WHAT IS EXPECTED
Reproduce every line of text in the items below exactly, leaving out the pictures.

Top of DATASET CONTENT

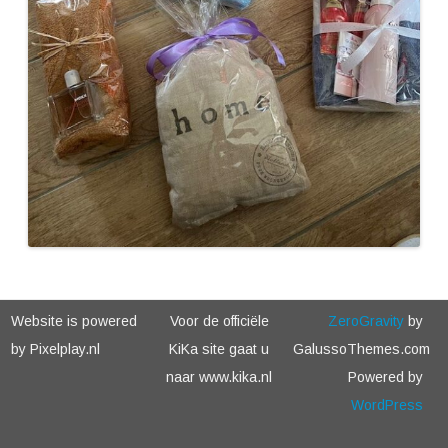
Website is powered
Voor de officiële
ZeroGravity
by
by Pixelplay.nl
KiKa site gaat u
GalussoThemes.com
naar www.kika.nl
Powered by
WordPress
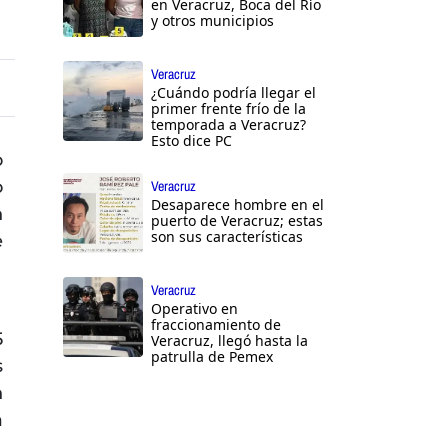
en Veracruz, Boca del Río
y otros municipios
Veracruz
¿Cuándo podría llegar el
primer frente frío de la
temporada a Veracruz?
Esto dice PC
o
o
Veracruz
Desaparece hombre en el
n
puerto de Veracruz; estas
son sus características
e
Veracruz
Operativo en
fraccionamiento de
5
Veracruz, llegó hasta la
patrulla de Pemex
s
n
a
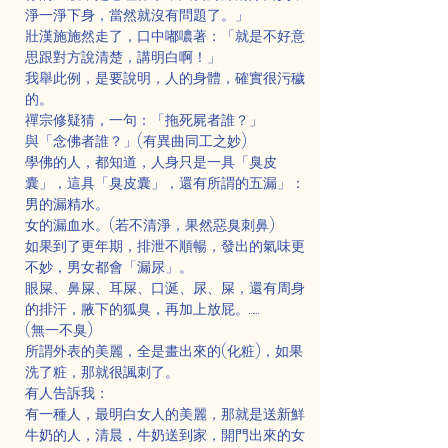
淨一淨下身，當然就沒有問題了。」
壯漢施施然走了，口中嘟噥著：「就是不好意
思跟對方說清楚，講明白啊！」
我舉此例，是要說明，人的身體，確實很污穢
的。
禪宗修疑猜，一句：「拖死屍者誰？」
與「念佛者誰？」(有異曲同工之妙)
學佛的人，都知道，人身只是一具「臭皮
囊」，這具「臭皮囊」，還有所謂的五漏」：
男的漏精水。
女的漏血水。(若不清淨，果然惡臭刺鼻)
如果到了更年期，排泄不順暢，發出的氣味更
不妙，男女都會「漏尿」。
眼屎、鼻屎、耳屎、口涎、尿、屎，還有周身
的排汗，腋下的狐臭，再加上放屁。……
(無一不臭)
所謂外表的美麗，全是畫出來的(化粧)，如果
洗了粧，那就很諷刺了。
有人告訴我：
有一種人，最明白女人的美麗，那就是送新鮮
牛奶的人，清晨，牛奶送到家，開門出來的女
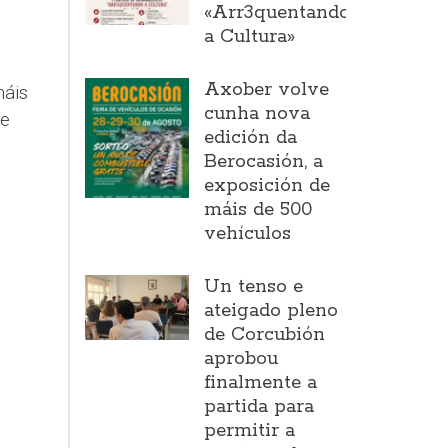
«Arr3quentando
a Cultura»
Axober volve
máis
cunha nova
de
edición da
Berocasión, a
exposición de
máis de 500
vehículos
Un tenso e
ateigado pleno
de Corcubión
aprobou
finalmente a
partida para
permitir a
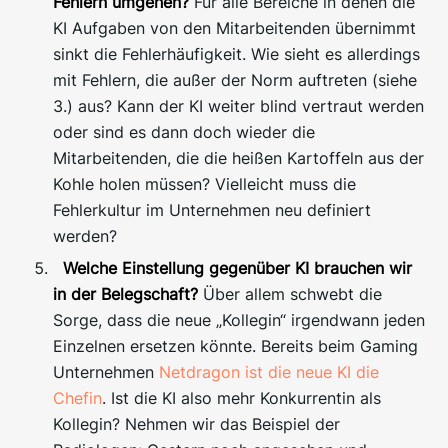
Fehlern umgehen?
Für alle Bereiche in denen die
KI Aufgaben von den Mitarbeitenden übernimmt
sinkt die Fehlerhäufigkeit. Wie sieht es allerdings
mit Fehlern, die außer der Norm auftreten (siehe
3.) aus? Kann der KI weiter blind vertraut werden
oder sind es dann doch wieder die
Mitarbeitenden, die die heißen Kartoffeln aus der
Kohle holen müssen? Vielleicht muss die
Fehlerkultur im Unternehmen neu definiert
werden?
Welche Einstellung gegenüber KI brauchen wir
in der Belegschaft?
Über allem schwebt die
Sorge, dass die neue „Kollegin“ irgendwann jeden
Einzelnen ersetzen könnte. Bereits beim Gaming
Unternehmen
Netdragon ist die neue KI die
Chefin
. Ist die KI also mehr Konkurrentin als
Kollegin? Nehmen wir das Beispiel der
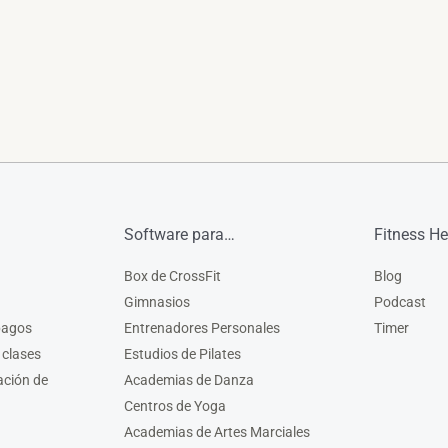
Software para…
Fitness He
Box de CrossFit
Blog
Gimnasios
Podcast
pagos
Entrenadores Personales
Timer
 clases
Estudios de Pilates
ación de
Academias de Danza
Centros de Yoga
Academias de Artes Marciales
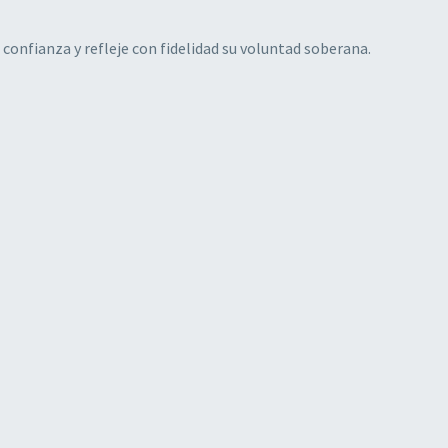
onfianza y refleje con fidelidad su voluntad soberana.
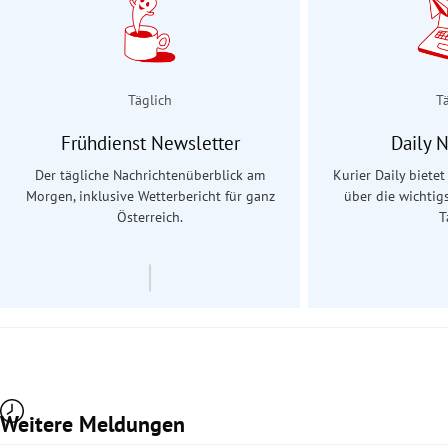
Täglich
T
Frühdienst Newsletter
Daily 
Der tägliche Nachrichtenüberblick am
Kurier Daily biete
Morgen, inklusive Wetterbericht für ganz
über die wichtig
Österreich.
T
Weitere Meldungen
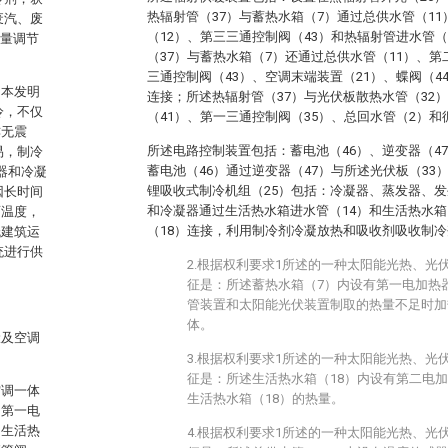
热辐射管（37）与蓄热水箱（7）通过总供水管（1
废汽、废
（12）、第三三通控制阀（43）和热辐射管进水管（
冷量调节
（37）与蓄热水箱（7）还通过总供水管（11）、第
三通控制阀（43）、空调末端装置（21）、蝶阀（4
，本发明
连接；所述热辐射管（37）与光伏板散热水管（32
冷，不仅
（41）、第一三通控制阀（35）、总回水管（2）和
亦无震
所述电路控制装置包括：蓄电池（46）、逆变器（4
易，制冷
蓄电池（46）通过逆变器（47）与所述光伏板（3
收器和冷凝
锂吸收式制冷机组（25）包括：冷凝器、蒸发器、
因长时间
和冷凝器通过生活热水箱进水管（14）和生活热水箱
面温度，
（18）连接，利用制冷剂冷凝放热和吸收剂吸收制
低建筑运
统进行供
2.根据权利要求1所述的一种太阳能光热、光
征是：所述蓄热水箱（7）内设有第一电加热
管装置和太阳能光伏装置制取的热量不足时加
体。
伏及空调
3.根据权利要求1所述的一种太阳能光热、光
征是：所述生活热水箱（18）内设有第二电加
空调一体
生活热水箱（18）的热量。
、第一电
、生活热
4.根据权利要求1所述的一种太阳能光热、光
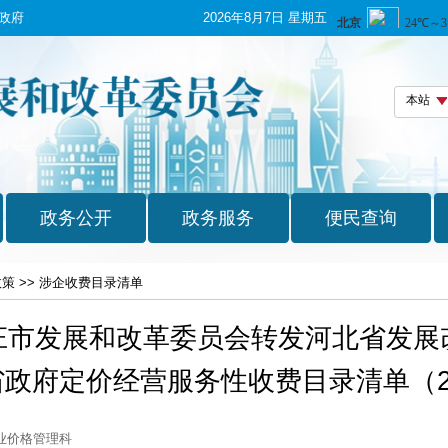
政府
2026年8月7日 星期五
政策
>>
涉企收费目录清单
庄市发展和改革委员会转发河北省发展
政府定价经营服务性收费目录清单（2
业价格管理科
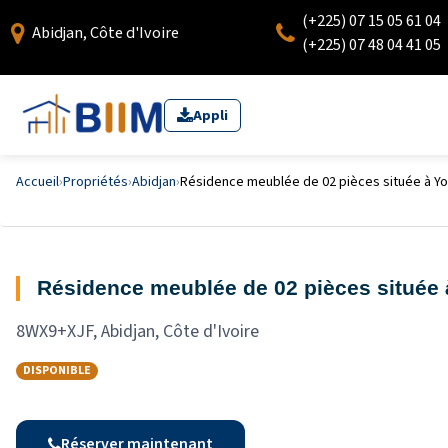
(+225) 07 15 05 61 04
Abidjan, Côte d'Ivoire
(+225) 07 48 04 41 05
Appli
Accueil
›
Propriétés
›
Abidjan
›
Résidence meublée de 02 pièces située à 
Résidence meublée de 02 pièces située
8WX9+XJF, Abidjan, Côte d'Ivoire
DISPONIBLE
Réserver maintenant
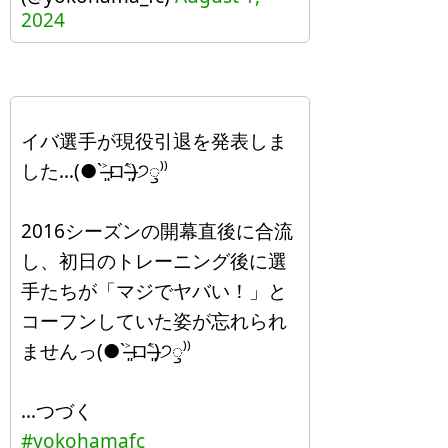
2024
イバ選手が現役引退を発表しま
した…(● ˃̶͈̀ロ˂̶͈́)੭ꠥ⁾⁾
2016シーズンの開幕直後に合流
し、初日のトレーニング後に選
手たちが「マジでヤバい！」と
コーフンしていた姿が忘れられ
ませんっ(● ˃̶͈̀ロ˂̶͈́)੭ꠥ⁾⁾
…つづく
#yokohamafc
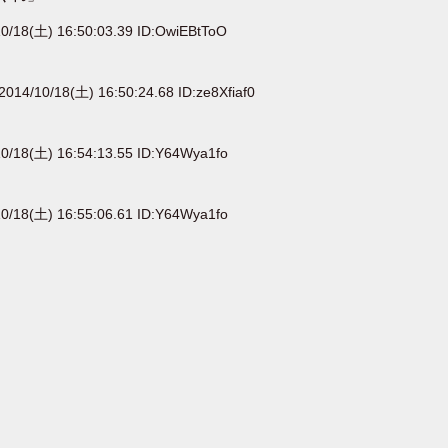
0/18(土) 16:50:03.39 ID:OwiEBtToO
2014/10/18(土) 16:50:24.68 ID:ze8Xfiaf0
0/18(土) 16:54:13.55 ID:Y64Wya1fo
0/18(土) 16:55:06.61 ID:Y64Wya1fo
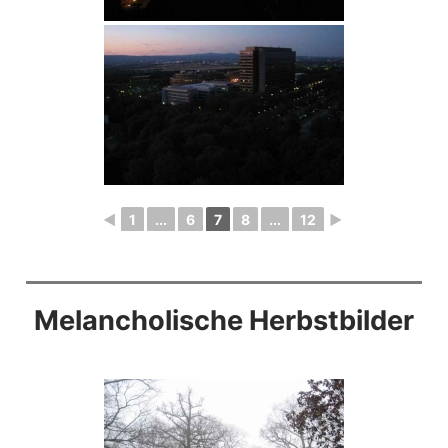
◄
1
...
6
7
8
...
12
►
Melancholische Herbstbilder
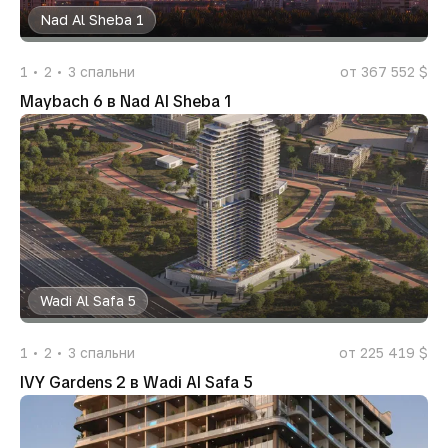
Nad Al Sheba 1
1
2
3
спальни
от 367 552 $
Maybach 6 в Nad Al Sheba 1
Wadi Al Safa 5
1
2
3
спальни
от 225 419 $
IVY Gardens 2 в Wadi Al Safa 5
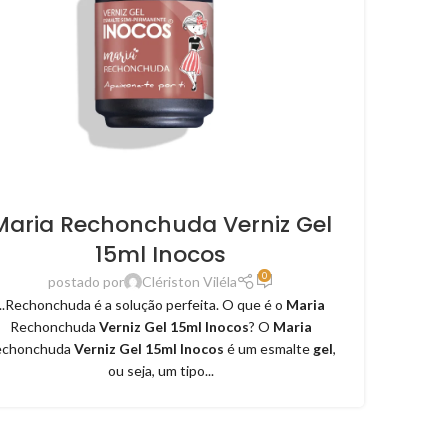
Maria Rechonchuda Verniz Gel
15ml Inocos
0
postado por
Clériston Viléla
...Rechonchuda é a solução perfeita. O que é o
Maria
Rechonchuda
Verniz Gel 15ml Inocos
? O
Maria
echonchuda
Verniz Gel 15ml Inocos
é um esmalte
gel
,
ou seja, um tipo...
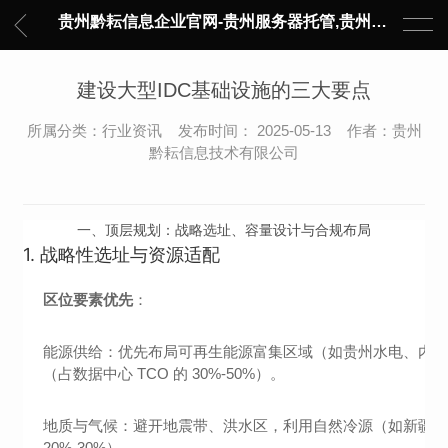
贵州黔耘信息企业官网-贵州服务器托管,贵州主机托管,云服务器托管,数据中心托管,网络设备托管,服务器租用,托管服务提供商,服务器管理-黔耘信息 贵州数据中心机柜租用-专业贵州IDC托管服务器维修
建设大型IDC基础设施的三大要点
所属分类：行业资讯 发布时间： 2025-05-13 作者：贵州
黔耘信息技术有限公司
一、顶层规划：战略选址、容量设计与合规布局
1.
战略性选址与资源适配
区位要素优先
：
能源供给：优先布局可再生能源富集区域（如贵州水电、内蒙古风
（占数据中心 TCO 的 30%-50%）。
地质与气候：避开地震带、洪水区，利用自然冷源（如新疆、甘肃
20%-30%）。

Bottom of DATASET CONTENT

SOLUTION TO THIS EXERCISE
Website is powered
Voor de officiële
ZeroGravity
by
by Pixelplay.nl
KiKa site gaat u
GalussoThemes.com
naar www.kika.nl
Powered by
WordPress
en Veracruz, Boca del Río
y otros municipios
Veracruz
¿Cuándo podría llegar el
primer frente frío de la
temporada a Veracruz?
Esto dice PC
o
o
Veracruz
Desaparece hombre en el
n
puerto de Veracruz; estas
son sus características
e
Veracruz
Operativo en
fraccionamiento de
5
Veracruz, llegó hasta la
patrulla de Pemex
s
n
a
淨一淨下身，當然就沒有問題了。」
壯漢施施然走了，口中嘟噥著：「就是不好意
思跟對方說清楚，講明白啊！」
我舉此例，是要說明，人的身體，確實很污穢
的。
禪宗修疑猜，一句：「拖死屍者誰？」
與「念佛者誰？」(有異曲同工之妙)
學佛的人，都知道，人身只是一具「臭皮
囊」，這具「臭皮囊」，還有所謂的五漏」：
男的漏精水。
女的漏血水。(若不清淨，果然惡臭刺鼻)
如果到了更年期，排泄不順暢，發出的氣味更
不妙，男女都會「漏尿」。
眼屎、鼻屎、耳屎、口涎、尿、屎，還有周身
的排汗，腋下的狐臭，再加上放屁。……
(無一不臭)
所謂外表的美麗，全是畫出來的(化粧)，如果
洗了粧，那就很諷刺了。
有人告訴我：
有一種人，最明白女人的美麗，那就是送新鮮
牛奶的人，清晨，牛奶送到家，開門出來的女
«Arr3quentando
a Cultura»
Axober volve
máis
cunha nova
de
edición da
Berocasión, a
exposición de
máis de 500
vehículos
Un tenso e
ateigado pleno
de Corcubión
aprobou
finalmente a
partida para
permitir a
Fehlern umgehen?
Für alle Bereiche in denen die
KI Aufgaben von den Mitarbeitenden übernimmt
sinkt die Fehlerhäufigkeit. Wie sieht es allerdings
mit Fehlern, die außer der Norm auftreten (siehe
3.) aus? Kann der KI weiter blind vertraut werden
oder sind es dann doch wieder die
Mitarbeitenden, die die heißen Kartoffeln aus der
Kohle holen müssen? Vielleicht muss die
Fehlerkultur im Unternehmen neu definiert
werden?
Welche Einstellung gegenüber KI brauchen wir
in der Belegschaft?
Über allem schwebt die
Sorge, dass die neue „Kollegin“ irgendwann jeden
Einzelnen ersetzen könnte. Bereits beim Gaming
Unternehmen
Netdragon ist die neue KI die
Chefin
. Ist die KI also mehr Konkurrentin als
Kollegin? Nehmen wir das Beispiel der
Software para…
Fitness He
Box de CrossFit
Blog
Gimnasios
Podcast
pagos
Entrenadores Personales
Timer
 clases
Estudios de Pilates
ación de
Academias de Danza
Centros de Yoga
Academias de Artes Marciales
onfianza y refleje con fidelidad su voluntad soberana.
Täglich
T
Frühdienst Newsletter
Daily 
Der tägliche Nachrichtenüberblick am
Kurier Daily biete
Morgen, inklusive Wetterbericht für ganz
über die wichtig
Österreich.
T
Weitere Meldungen
热辐射管（37）与蓄热水箱（7）通过总供水管（1
废汽、废
（12）、第三三通控制阀（43）和热辐射管进水管（
冷量调节
（37）与蓄热水箱（7）还通过总供水管（11）、第
三通控制阀（43）、空调末端装置（21）、蝶阀（4
，本发明
连接；所述热辐射管（37）与光伏板散热水管（32
冷，不仅
（41）、第一三通控制阀（35）、总回水管（2）和
亦无震
所述电路控制装置包括：蓄电池（46）、逆变器（4
易，制冷
蓄电池（46）通过逆变器（47）与所述光伏板（3
收器和冷凝
锂吸收式制冷机组（25）包括：冷凝器、蒸发器、
因长时间
和冷凝器通过生活热水箱进水管（14）和生活热水箱
面温度，
（18）连接，利用制冷剂冷凝放热和吸收剂吸收制
低建筑运
统进行供
2.根据权利要求1所述的一种太阳能光热、光
征是：所述蓄热水箱（7）内设有第一电加热
管装置和太阳能光伏装置制取的热量不足时加
体。
伏及空调
3.根据权利要求1所述的一种太阳能光热、光
征是：所述生活热水箱（18）内设有第二电加
空调一体
生活热水箱（18）的热量。
、第一电
、生活热
4.根据权利要求1所述的一种太阳能光热、光
政府
2026年8月7日 星期五
政策
>>
涉企收费目录清单
庄市发展和改革委员会转发河北省发展
政府定价经营服务性收费目录清单（2
业价格管理科
(+225) 07 15 05 61 04
Abidjan, Côte d'Ivoire
(+225) 07 48 04 41 05
Appli
Accueil
›
Propriétés
›
Abidjan
›
Résidence meublée de 02 pièces située à 
Résidence meublée de 02 pièces située
8WX9+XJF, Abidjan, Côte d'Ivoire
DISPONIBLE
Réserver maintenant
2024
イバ選手が現役引退を発表しま
した…(● ˃̶͈̀ロ˂̶͈́)੭ꠥ⁾⁾
2016シーズンの開幕直後に合流
し、初日のトレーニング後に選
手たちが「マジでヤバい！」と
コーフンしていた姿が忘れられ
ませんっ(● ˃̶͈̀ロ˂̶͈́)੭ꠥ⁾⁾
…つづく
#yokohamafc
0/18(土) 16:50:03.39 ID:OwiEBtToO
2014/10/18(土) 16:50:24.68 ID:ze8Xfiaf0
0/18(土) 16:54:13.55 ID:Y64Wya1fo
0/18(土) 16:55:06.61 ID:Y64Wya1fo
◄
1
...
6
7
8
...
12
►
Melancholische Herbstbilder
Nad Al Sheba 1
1
2
3
спальни
от 367 552 $
Maybach 6 в Nad Al Sheba 1
Wadi Al Safa 5
1
2
3
спальни
от 225 419 $
IVY Gardens 2 в Wadi Al Safa 5
Maria Rechonchuda Verniz Gel
15ml Inocos
0
postado por
Clériston Viléla
...Rechonchuda é a solução perfeita. O que é o
Maria
Rechonchuda
Verniz Gel 15ml Inocos
? O
Maria
echonchuda
Verniz Gel 15ml Inocos
é um esmalte
gel
,
ou seja, um tipo...
贵州黔耘信息企业官网-贵州服务器托管,贵州主机托管,云服务器托管,数据中心托管,网络设备托管,服务器租用,托管服务提供商,服务器管理-黔耘信息 贵州数据中心机柜租用-专业贵州IDC托管服务器维修
建设大型IDC基础设施的三大要点
所属分类：行业资讯 发布时间： 2025-05-13 作者：贵州
黔耘信息技术有限公司
一、顶层规划：战略选址、容量设计与合规布局
1.
战略性选址与资源适配
区位要素优先
：
能源供给：优先布局可再生能源富集区域（如贵州水电、内蒙古风
（占数据中心 TCO 的 30%-50%）。
地质与气候：避开地震带、洪水区，利用自然冷源（如新疆、甘肃
20%-30%）。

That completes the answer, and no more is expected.